14 Ekim 2017 tarihinde yayınlanmıştır.

Tasavvuf
Düşürdüğü şeye dönüp bakmamak, kaybettiği şeyi aramamak, tarîkat âdâbındandır. Büyük mürşidler bu husûsu tarîkatnâmelerinde hep zikretmişlerdir. Meselâ büyük velîlerden Azîz Mahmûd Hüdâyî Hazretleri şöyle buyurmuşlardır :
Ve dahî yolda bir nesne düşürseler, anı dönüp aramazlar. Eğer nakd ve eğer esvâb. Ammâ Resûlullâh sallallâhu aleyhi vesellem bir kerre bir nesne düşürüp, anı taleb etdiklerinin vechi budur ki, ol nesne ümmü'l mü’minîn Âişe radıyallâhu anhânın imiş. Bizim sözümüz, kendinin olduğu yerdedir. Eğer ol düşürdüğünü almadığı, idâ‘at-i mâl addetmek hâtırası galebe ederse, ol düşürdüğü yerde durub bir muhtâc uğradıkda, ana al deyu emr ede.

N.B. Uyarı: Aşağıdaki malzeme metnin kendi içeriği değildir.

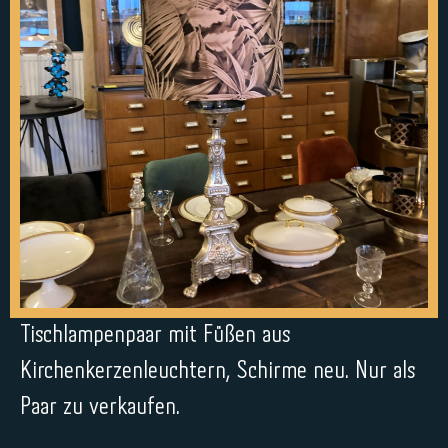
Tischlampenpaar mit Füßen aus
Kirchenkerzenleuchtern, Schirme neu. Nur als
Paar zu verkaufen.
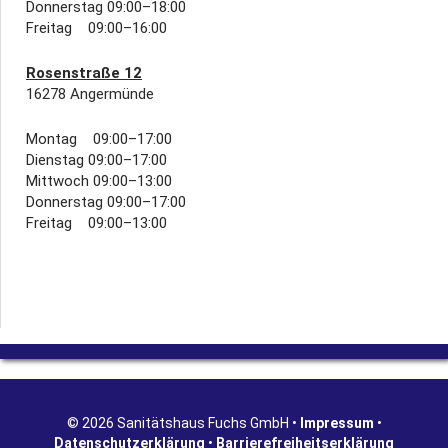
Donnerstag 09:00–18:00
Freitag 09:00–16:00
Rosenstraße 12
16278 Angermünde
Montag 09:00–17:00
Dienstag 09:00–17:00
Mittwoch 09:00–13:00
Donnerstag 09:00–17:00
Freitag 09:00–13:00
© 2026 Sanitätshaus Fuchs GmbH •
Impressum
•
Datenschutzerklärung
•
Barrierefreiheitserklärung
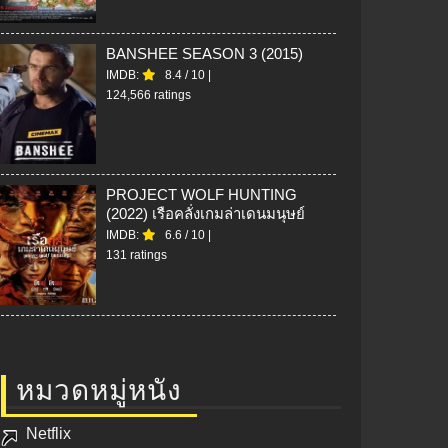
BANSHEE SEASON 3 (2015)
IMDB:
8.4
/
10
|
124,566 ratings
PROJECT WOLF HUNTING
(2022) เรือคลั่งเกมล่าเดนมนุษย์
IMDB:
6.6
/
10
|
131 ratings
หมวดหมู่หนัง
Netflix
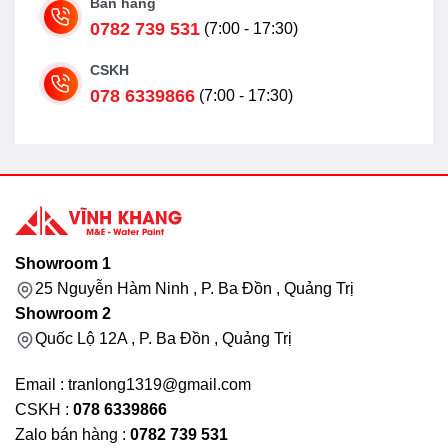
Bán hàng
0782 739 531
(7:00 - 17:30)
CSKH
078 6339866
(7:00 - 17:30)
Showroom 1
25 Nguyễn Hàm Ninh , P. Ba Đồn , Quảng Trị
Showroom 2
Quốc Lộ 12A , P. Ba Đồn , Quảng Trị
Email : tranlong1319@gmail.com
CSKH :
078 6339866
Zalo bán hàng :
0782 739 531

Kendi mülküne katmaya...
Azîz Mahmûd Hüdâyî Hazretlerinin "Tarîkatnâme"sinden en ufak bir değişiklik dahî yapmadan aktardığımız bu satırları lisâna ve konuya âşinâ olmayanlar için îzâh etmeye çalışalım...
İster dervîş ister şeyh olsun ehl-i tarîk olan kişiler yolda giderken bir şey düşürseler, geri dönüp aramazlar. Düşürdükleri para da olsa her hangi bir kıymetli eşyâ da olsa farketmez. Siyer kitaplarında yazılı olan meşhûr hâdisede, Resûl-i Ekrem Efendimizin yolculuk esnâsında düşürülen bir şeyi adam gönderip arattırmasının sebeb-i hikmeti, kaybolan o eşyânın kendisine âit olmayıp Hazret-i Âişe radıyallahu anhâ vâlidemize âit olmasındandır. Eşyâsını düşüren sâlikin aklına, "Zâyi olup gidecek, hiç değilse birisinin işine yarasın" diye bir düşünce gelirse, düşürdüğü şeyin yanında bekleyip ona ihtiyâcı olan birisi denk gelirse o kişiye almasını söyleyebilir. Kendisi alıp sâhiblenemez.
 
Peki bunun hikmeti nedir? Niçin büyük mürşidler sâliklere bunu şart koşmuşlardır? Bunu da kısaca şöyle beyân edelim :

Tarîkat-ı aliyyenin başda gelen şartlarından biri, mâsivâdan alâkayı kesmekdir. Bunun da başı önce kalbden dünyâ muhabbetini çıkarmakdır. Dünyâ muhabbetinden maksad, kişiyi Hakk'dan ayıran, gaflete düşüren her şeydir. Para, makam, mevki, mal, mülk, çocuklar herşey buna dâhildir. Tarîkat-ı aliyyenin başda gelen düstûrlarından biri de sâlikin dâimâ Allah rızâsını gözetmesi, yaptığı iş/amel için ne dünyevî ne uhrevî hiçbir karşılık beklememesi, başına gelen her şeye de râzı olmasıdır. Düşürülen bir şeyi dönüp aramak, kaybedilen bir şey için yanıp yakılmak tarîkatın bu iki temel düstûruna aykırı olduğu için tarîkat ehline yasak edilmişdir. "أَلا إِنَّ أَوْلِيَاء اللّهِ لاَ خَوْفٌ عَلَيْهِمْ وَلاَ هُمْ يَحْزَنُونَ E lâ inne evlîyâallâhi lâ havfun aleyhim ve lâ hum yahzenûn" âyet-i kerîmesi bu sırra erenler hakkındadır. Cenâb-ı Hakk dostları yani evliyâullah hakkında "Onlara korku yokdur, onlar kaybettiklerine de mahzûn olmazlar" buyurmuşdur.